Figure 5. Direction selective circuits

Bipolar cell types which have ≥1% overlap with the OFF (A) and ON (B) starburst amacrine cells’ (SAC) total connectivity. C, ganglion cells which receive ≥1% of total connections from the starburst amacrine cells or which have physiological evidence for direction selectivity, in the cases of the JamB and ON DS ganglion cells (Kim et al. ; Dhande et al. 2013). The GC 9 is the ON–OFF direction selective ganglion cell, whose connections with starburst amacrine cells have been confirmed by all methods (Wei et al. ; Briggman et al. 2011). The GC 6 is hypothesized to be motion or direction sensitive according to the connectome (Helmstaedter et al. 2013). Dotted lines in the inner plexiform layer represent the dendritic stratification of the starburst amacrine cells. The amount of overlap between each pair is normalized by each ganglion cell type's total connectivity.

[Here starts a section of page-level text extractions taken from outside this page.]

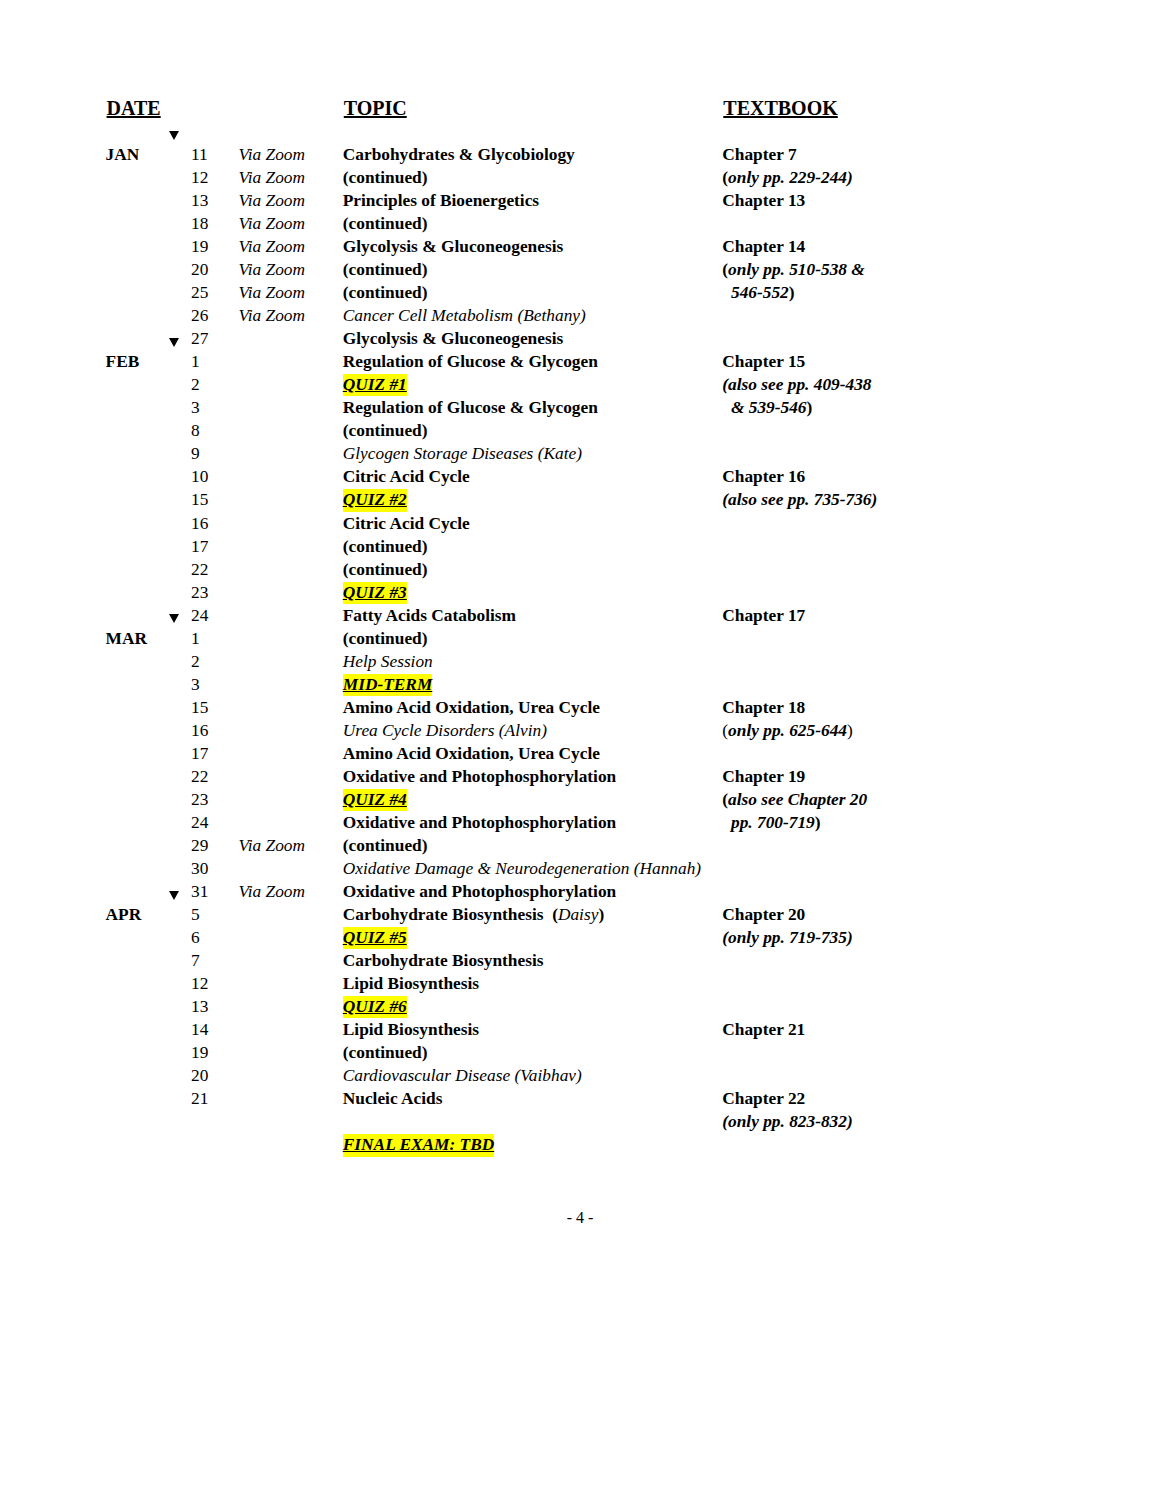| DATE | TOPIC | TEXTBOOK |
| --- | --- | --- |
| JAN | | 11 | Via Zoom | Carbohydrates & Glycobiology | Chapter 7 |
| | 12 | Via Zoom | (continued) | ( only pp. 229-244) |
| | 13 | Via Zoom | Principles of Bioenergetics | Chapter 13 |
| | 18 | Via Zoom | (continued) | |
| | 19 | Via Zoom | Glycolysis & Gluconeogenesis | Chapter 14 |
| | 20 | Via Zoom | (continued) | ( only pp. 510-538 & |
| | 25 | Via Zoom | (continued) | 546-552 ) |
| | 26 | Via Zoom | Cancer Cell Metabolism (Bethany) | |
| | 27 | | Glycolysis & Gluconeogenesis | |
| FEB | | 1 | | Regulation of Glucose & Glycogen | Chapter 15 |
| | 2 | | QUIZ #1 | (also see pp. 409-438 |
| | 3 | | Regulation of Glucose & Glycogen | & 539-546 ) |
| | 8 | | (continued) | |
| | 9 | | Glycogen Storage Diseases (Kate) | |
| | 10 | | Citric Acid Cycle | Chapter 16 |
| | 15 | | QUIZ #2 | (also see pp. 735-736 ) |
| | 16 | | Citric Acid Cycle | |
| | 17 | | (continued) | |
| | 22 | | (continued) | |
| | | 23 | | QUIZ #3 | |
| | | 24 | | Fatty Acids Catabolism | Chapter 17 |
| MAR | | 1 | | (continued) | |
| | 2 | | Help Session | |
| | 3 | | MID-TERM | |
| | 15 | | Amino Acid Oxidation, Urea Cycle | Chapter 18 |
| | 16 | | Urea Cycle Disorders (Alvin) | ( only pp. 625-644 ) |
| | 17 | | Amino Acid Oxidation, Urea Cycle | |
| | 22 | | Oxidative and Photophosphorylation | Chapter 19 |
| | 23 | | QUIZ #4 | ( also see Chapter 20 |
| | 24 | | Oxidative and Photophosphorylation | pp. 700-719 ) |
| | 29 | Via Zoom | (continued) | |
| | 30 | | Oxidative Damage & Neurodegeneration (Hannah) | |
| | | 31 | Via Zoom | Oxidative and Photophosphorylation | |
| APR | | 5 | | Carbohydrate Biosynthesis ( Daisy ) | Chapter 20 |
| | 6 | | QUIZ #5 | (only pp. 719-735) |
| | 7 | | Carbohydrate Biosynthesis | |
| | 12 | | Lipid Biosynthesis | |
| | 13 | | QUIZ #6 | |
| | 14 | | Lipid Biosynthesis | Chapter 21 |
| | 19 | | (continued) | |
| | 20 | | Cardiovascular Disease (Vaibhav) | |
| | | 21 | | Nucleic Acids | Chapter 22 |
| | | | | | (only pp. 823-832) |
| | | | | FINAL EXAM: TBD | |
- 4 -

Figure 6. Basic rod pathways wiring diagram and AII amacrine connectivity

A, circuit diagram illustrating the multiple pathways for rod signals to traverse the retina. The primary rod pathway (1) involves a glutamatergic synapse between the rod and rod bipolar cell, glutamatergic synapse between rod bipolar cell and AII amacrine cell, electrical synapse between the AII amacrine cell and ON cone bipolar cell, glycinergic synapse between AII amacrine cell and OFF cone bipolar cell, and glutamatergic synapses between the ON cone bipolar and ON ganglion cell as well as between the OFF cone bipolar cell and OFF ganglion cell (Feigenspan et al. ; Tsukamoto et al. ; Deans et al. ; Veruki & Hartveit, in rat; Haverkamp et al. 2003). The secondary rod pathway (2) involves electrical synapses between rods and cones and subsequent reliance on cone pathways (Tsukamoto et al. ; Deans et al. ; but see Pang et al. 2010). The tertiary rod pathway (3) begins with either direct input from rods to OFF cone bipolar cells (Soucy et al. ; Hack et al. ; Tsukamoto et al. ; Mataruga et al. ; Haverkamp et al. 2008) or to ON cone bipolar cells (Tsukamoto et al. ; Pang et al. 2010). Finally, Pang et al. (2010) reported physiological evidence for direct inputs from cones to rod bipolar cells. B and C, connections between the AII amacrine cell and each bipolar cell type either normalized by the connections of all bipolar cell contacts (B), or by the connections of all AII amacrine cell contacts (C). Physiological evidence bolsters a subset of connections (Veruki & Hartveit, ; Mazade & Eggers, 2013), and fluorescence of pre- and postsynaptic markers bolsters connections of type 1 and 2 OFF cone bipolar cells with the AII amacrine cell (Sassoè-Pognetto et al. in rat; Haverkamp et al. 2003). Ultrastructural evidence for synaptic proteins provides evidence for AII amacrine cell input to the type 4, but not to the type 3 OFF cone bipolar cells (Tsukamoto et al. 2001). In the case of physiological evidence for electrical coupling between the AII amacrine and type 5 cone bipolar cells in rat (Veruki & Hartveit, 2002), we show that either of the subtypes (5A and 5R) could be coupled with the AII amacrine cell. D, putative direct connections between the AII amacrine cell and ganglion cell types described in the connectome. Several studies have supported direct input between AII amacrine cells and the A-type OFF ganglion cells (GC 1). The amount of overlap with the AII amacrine cell is normalized by each ganglion cell's total connectivity.